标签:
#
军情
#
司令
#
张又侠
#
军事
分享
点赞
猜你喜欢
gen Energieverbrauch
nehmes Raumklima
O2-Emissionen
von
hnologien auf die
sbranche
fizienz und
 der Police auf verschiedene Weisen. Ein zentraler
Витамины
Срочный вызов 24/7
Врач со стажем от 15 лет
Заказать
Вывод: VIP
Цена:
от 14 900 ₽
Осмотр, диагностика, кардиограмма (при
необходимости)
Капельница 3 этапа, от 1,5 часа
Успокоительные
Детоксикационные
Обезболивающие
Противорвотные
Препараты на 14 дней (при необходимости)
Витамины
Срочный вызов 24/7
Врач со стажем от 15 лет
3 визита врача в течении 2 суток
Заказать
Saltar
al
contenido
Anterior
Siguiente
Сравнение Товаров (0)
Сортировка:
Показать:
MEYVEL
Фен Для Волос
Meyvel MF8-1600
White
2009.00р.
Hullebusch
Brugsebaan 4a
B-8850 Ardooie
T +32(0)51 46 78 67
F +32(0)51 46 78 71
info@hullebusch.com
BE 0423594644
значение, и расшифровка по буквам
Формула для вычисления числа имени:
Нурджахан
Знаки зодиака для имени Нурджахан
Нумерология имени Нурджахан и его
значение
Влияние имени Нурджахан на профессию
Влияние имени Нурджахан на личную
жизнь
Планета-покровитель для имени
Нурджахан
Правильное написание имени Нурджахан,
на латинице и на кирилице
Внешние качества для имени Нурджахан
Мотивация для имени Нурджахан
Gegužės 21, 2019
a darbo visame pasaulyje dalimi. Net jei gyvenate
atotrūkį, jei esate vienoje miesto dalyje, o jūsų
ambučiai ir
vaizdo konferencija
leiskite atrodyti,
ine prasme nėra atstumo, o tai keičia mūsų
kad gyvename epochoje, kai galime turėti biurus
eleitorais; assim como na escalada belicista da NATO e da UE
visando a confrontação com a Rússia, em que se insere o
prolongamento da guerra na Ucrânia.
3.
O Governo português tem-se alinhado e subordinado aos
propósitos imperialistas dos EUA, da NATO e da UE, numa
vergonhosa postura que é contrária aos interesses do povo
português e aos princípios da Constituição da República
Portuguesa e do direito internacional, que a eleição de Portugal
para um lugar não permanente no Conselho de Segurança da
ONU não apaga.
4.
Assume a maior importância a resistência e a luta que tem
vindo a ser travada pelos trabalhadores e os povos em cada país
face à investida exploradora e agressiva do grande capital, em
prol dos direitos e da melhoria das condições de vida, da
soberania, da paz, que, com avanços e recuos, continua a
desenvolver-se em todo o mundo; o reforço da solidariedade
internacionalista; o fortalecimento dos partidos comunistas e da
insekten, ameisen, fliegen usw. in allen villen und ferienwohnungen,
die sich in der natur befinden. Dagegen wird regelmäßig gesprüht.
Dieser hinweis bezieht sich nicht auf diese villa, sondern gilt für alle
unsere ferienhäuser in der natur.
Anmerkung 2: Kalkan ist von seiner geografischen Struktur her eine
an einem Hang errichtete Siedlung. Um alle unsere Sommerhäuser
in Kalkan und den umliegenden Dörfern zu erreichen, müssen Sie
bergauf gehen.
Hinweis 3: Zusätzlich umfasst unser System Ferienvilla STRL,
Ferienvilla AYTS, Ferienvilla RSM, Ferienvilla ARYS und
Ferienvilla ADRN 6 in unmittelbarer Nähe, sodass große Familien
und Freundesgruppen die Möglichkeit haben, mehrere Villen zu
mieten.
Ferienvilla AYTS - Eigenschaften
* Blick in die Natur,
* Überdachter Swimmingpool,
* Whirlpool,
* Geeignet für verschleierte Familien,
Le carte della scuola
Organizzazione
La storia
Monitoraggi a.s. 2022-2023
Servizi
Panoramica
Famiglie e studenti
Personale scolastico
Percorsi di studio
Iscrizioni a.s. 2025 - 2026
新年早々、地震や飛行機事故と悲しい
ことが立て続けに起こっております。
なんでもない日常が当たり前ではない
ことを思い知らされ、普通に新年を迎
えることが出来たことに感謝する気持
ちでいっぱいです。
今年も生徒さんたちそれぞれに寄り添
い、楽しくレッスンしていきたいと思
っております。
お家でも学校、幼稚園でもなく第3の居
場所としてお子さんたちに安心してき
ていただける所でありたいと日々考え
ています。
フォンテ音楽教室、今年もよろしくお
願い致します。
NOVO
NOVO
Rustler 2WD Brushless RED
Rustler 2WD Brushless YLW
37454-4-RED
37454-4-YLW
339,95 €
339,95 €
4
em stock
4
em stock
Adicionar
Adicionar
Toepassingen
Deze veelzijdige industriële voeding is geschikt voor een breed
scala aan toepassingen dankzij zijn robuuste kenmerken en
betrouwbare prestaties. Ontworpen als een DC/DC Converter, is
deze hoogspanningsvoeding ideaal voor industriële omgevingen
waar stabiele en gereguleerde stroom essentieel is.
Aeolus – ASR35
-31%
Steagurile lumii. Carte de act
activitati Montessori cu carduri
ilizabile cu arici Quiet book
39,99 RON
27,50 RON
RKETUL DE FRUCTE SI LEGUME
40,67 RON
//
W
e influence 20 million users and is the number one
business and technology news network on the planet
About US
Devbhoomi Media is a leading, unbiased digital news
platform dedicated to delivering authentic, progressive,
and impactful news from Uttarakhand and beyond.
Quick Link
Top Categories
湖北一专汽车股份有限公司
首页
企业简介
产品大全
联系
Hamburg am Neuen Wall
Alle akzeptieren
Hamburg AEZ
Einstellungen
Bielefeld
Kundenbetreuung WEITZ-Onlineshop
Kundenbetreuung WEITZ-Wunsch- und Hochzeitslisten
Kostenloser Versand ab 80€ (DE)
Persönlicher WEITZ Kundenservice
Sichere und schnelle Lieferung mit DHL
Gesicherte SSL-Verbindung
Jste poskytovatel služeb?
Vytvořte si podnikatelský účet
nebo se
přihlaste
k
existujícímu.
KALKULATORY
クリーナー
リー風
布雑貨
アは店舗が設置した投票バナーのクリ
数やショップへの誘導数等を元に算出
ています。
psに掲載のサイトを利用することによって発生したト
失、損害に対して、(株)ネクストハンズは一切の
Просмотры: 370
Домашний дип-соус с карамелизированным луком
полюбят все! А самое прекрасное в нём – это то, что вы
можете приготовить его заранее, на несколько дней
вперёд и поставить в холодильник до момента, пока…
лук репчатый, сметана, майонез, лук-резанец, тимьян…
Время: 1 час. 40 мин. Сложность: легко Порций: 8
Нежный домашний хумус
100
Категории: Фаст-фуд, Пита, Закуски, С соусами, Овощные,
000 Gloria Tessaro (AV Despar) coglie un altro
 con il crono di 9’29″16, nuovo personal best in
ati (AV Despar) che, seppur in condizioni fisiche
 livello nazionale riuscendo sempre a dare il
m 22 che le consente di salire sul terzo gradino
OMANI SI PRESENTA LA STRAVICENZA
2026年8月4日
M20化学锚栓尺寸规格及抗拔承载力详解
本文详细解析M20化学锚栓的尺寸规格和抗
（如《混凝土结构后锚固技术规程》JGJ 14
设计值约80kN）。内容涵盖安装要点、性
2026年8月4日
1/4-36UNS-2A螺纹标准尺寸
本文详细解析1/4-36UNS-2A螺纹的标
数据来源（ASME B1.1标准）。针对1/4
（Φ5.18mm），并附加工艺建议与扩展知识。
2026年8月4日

________________________________________

> _Task objective_
Without skipping a line, print the listing once more exactly.

> _Answer for this exercise_
标签:
#
军情
#
司令
#
张又侠
#
军事
分享
点赞
猜你喜欢
gen Energieverbrauch
nehmes Raumklima
O2-Emissionen
von
hnologien auf die
sbranche
fizienz und
 der Police auf verschiedene Weisen. Ein zentraler
Витамины
Срочный вызов 24/7
Врач со стажем от 15 лет
Заказать
Вывод: VIP
Цена:
от 14 900 ₽
Осмотр, диагностика, кардиограмма (при
необходимости)
Капельница 3 этапа, от 1,5 часа
Успокоительные
Детоксикационные
Обезболивающие
Противорвотные
Препараты на 14 дней (при необходимости)
Витамины
Срочный вызов 24/7
Врач со стажем от 15 лет
3 визита врача в течении 2 суток
Заказать
Saltar
al
contenido
Anterior
Siguiente
Сравнение Товаров (0)
Сортировка:
Показать:
MEYVEL
Фен Для Волос
Meyvel MF8-1600
White
2009.00р.
Hullebusch
Brugsebaan 4a
B-8850 Ardooie
T +32(0)51 46 78 67
F +32(0)51 46 78 71
info@hullebusch.com
BE 0423594644
значение, и расшифровка по буквам
Формула для вычисления числа имени:
Нурджахан
Знаки зодиака для имени Нурджахан
Нумерология имени Нурджахан и его
значение
Влияние имени Нурджахан на профессию
Влияние имени Нурджахан на личную
жизнь
Планета-покровитель для имени
Нурджахан
Правильное написание имени Нурджахан,
на латинице и на кирилице
Внешние качества для имени Нурджахан
Мотивация для имени Нурджахан
Gegužės 21, 2019
a darbo visame pasaulyje dalimi. Net jei gyvenate
atotrūkį, jei esate vienoje miesto dalyje, o jūsų
ambučiai ir
vaizdo konferencija
leiskite atrodyti,
ine prasme nėra atstumo, o tai keičia mūsų
kad gyvename epochoje, kai galime turėti biurus
eleitorais; assim como na escalada belicista da NATO e da UE
visando a confrontação com a Rússia, em que se insere o
prolongamento da guerra na Ucrânia.
3.
O Governo português tem-se alinhado e subordinado aos
propósitos imperialistas dos EUA, da NATO e da UE, numa
vergonhosa postura que é contrária aos interesses do povo
português e aos princípios da Constituição da República
Portuguesa e do direito internacional, que a eleição de Portugal
para um lugar não permanente no Conselho de Segurança da
ONU não apaga.
4.
Assume a maior importância a resistência e a luta que tem
vindo a ser travada pelos trabalhadores e os povos em cada país
face à investida exploradora e agressiva do grande capital, em
prol dos direitos e da melhoria das condições de vida, da
soberania, da paz, que, com avanços e recuos, continua a
desenvolver-se em todo o mundo; o reforço da solidariedade
internacionalista; o fortalecimento dos partidos comunistas e da
insekten, ameisen, fliegen usw. in allen villen und ferienwohnungen,
die sich in der natur befinden. Dagegen wird regelmäßig gesprüht.
Dieser hinweis bezieht sich nicht auf diese villa, sondern gilt für alle
unsere ferienhäuser in der natur.
Anmerkung 2: Kalkan ist von seiner geografischen Struktur her eine
an einem Hang errichtete Siedlung. Um alle unsere Sommerhäuser
in Kalkan und den umliegenden Dörfern zu erreichen, müssen Sie
bergauf gehen.
Hinweis 3: Zusätzlich umfasst unser System Ferienvilla STRL,
Ferienvilla AYTS, Ferienvilla RSM, Ferienvilla ARYS und
Ferienvilla ADRN 6 in unmittelbarer Nähe, sodass große Familien
und Freundesgruppen die Möglichkeit haben, mehrere Villen zu
mieten.
Ferienvilla AYTS - Eigenschaften
* Blick in die Natur,
* Überdachter Swimmingpool,
* Whirlpool,
* Geeignet für verschleierte Familien,
Le carte della scuola
Organizzazione
La storia
Monitoraggi a.s. 2022-2023
Servizi
Panoramica
Famiglie e studenti
Personale scolastico
Percorsi di studio
Iscrizioni a.s. 2025 - 2026
新年早々、地震や飛行機事故と悲しい
ことが立て続けに起こっております。
なんでもない日常が当たり前ではない
ことを思い知らされ、普通に新年を迎
えることが出来たことに感謝する気持
ちでいっぱいです。
今年も生徒さんたちそれぞれに寄り添
い、楽しくレッスンしていきたいと思
っております。
お家でも学校、幼稚園でもなく第3の居
場所としてお子さんたちに安心してき
ていただける所でありたいと日々考え
ています。
フォンテ音楽教室、今年もよろしくお
願い致します。
NOVO
NOVO
Rustler 2WD Brushless RED
Rustler 2WD Brushless YLW
37454-4-RED
37454-4-YLW
339,95 €
339,95 €
4
em stock
4
em stock
Adicionar
Adicionar
Toepassingen
Deze veelzijdige industriële voeding is geschikt voor een breed
scala aan toepassingen dankzij zijn robuuste kenmerken en
betrouwbare prestaties. Ontworpen als een DC/DC Converter, is
deze hoogspanningsvoeding ideaal voor industriële omgevingen
waar stabiele en gereguleerde stroom essentieel is.
Aeolus – ASR35
-31%
Steagurile lumii. Carte de act
activitati Montessori cu carduri
ilizabile cu arici Quiet book
39,99 RON
27,50 RON
RKETUL DE FRUCTE SI LEGUME
40,67 RON
//
W
e influence 20 million users and is the number one
business and technology news network on the planet
About US
Devbhoomi Media is a leading, unbiased digital news
platform dedicated to delivering authentic, progressive,
and impactful news from Uttarakhand and beyond.
Quick Link
Top Categories
湖北一专汽车股份有限公司
首页
企业简介
产品大全
联系
Hamburg am Neuen Wall
Alle akzeptieren
Hamburg AEZ
Einstellungen
Bielefeld
Kundenbetreuung WEITZ-Onlineshop
Kundenbetreuung WEITZ-Wunsch- und Hochzeitslisten
Kostenloser Versand ab 80€ (DE)
Persönlicher WEITZ Kundenservice
Sichere und schnelle Lieferung mit DHL
Gesicherte SSL-Verbindung
Jste poskytovatel služeb?
Vytvořte si podnikatelský účet
nebo se
přihlaste
k
existujícímu.
KALKULATORY
クリーナー
リー風
布雑貨
アは店舗が設置した投票バナーのクリ
数やショップへの誘導数等を元に算出
ています。
psに掲載のサイトを利用することによって発生したト
失、損害に対して、(株)ネクストハンズは一切の
Просмотры: 370
Домашний дип-соус с карамелизированным луком
полюбят все! А самое прекрасное в нём – это то, что вы
можете приготовить его заранее, на несколько дней
вперёд и поставить в холодильник до момента, пока…
лук репчатый, сметана, майонез, лук-резанец, тимьян…
Время: 1 час. 40 мин. Сложность: легко Порций: 8
Нежный домашний хумус
100
Категории: Фаст-фуд, Пита, Закуски, С соусами, Овощные,
000 Gloria Tessaro (AV Despar) coglie un altro
 con il crono di 9’29″16, nuovo personal best in
ati (AV Despar) che, seppur in condizioni fisiche
 livello nazionale riuscendo sempre a dare il
m 22 che le consente di salire sul terzo gradino
OMANI SI PRESENTA LA STRAVICENZA
2026年8月4日
M20化学锚栓尺寸规格及抗拔承载力详解
本文详细解析M20化学锚栓的尺寸规格和抗
（如《混凝土结构后锚固技术规程》JGJ 14
设计值约80kN）。内容涵盖安装要点、性
2026年8月4日
1/4-36UNS-2A螺纹标准尺寸
本文详细解析1/4-36UNS-2A螺纹的标
数据来源（ASME B1.1标准）。针对1/4
（Φ5.18mm），并附加工艺建议与扩展知识。
2026年8月4日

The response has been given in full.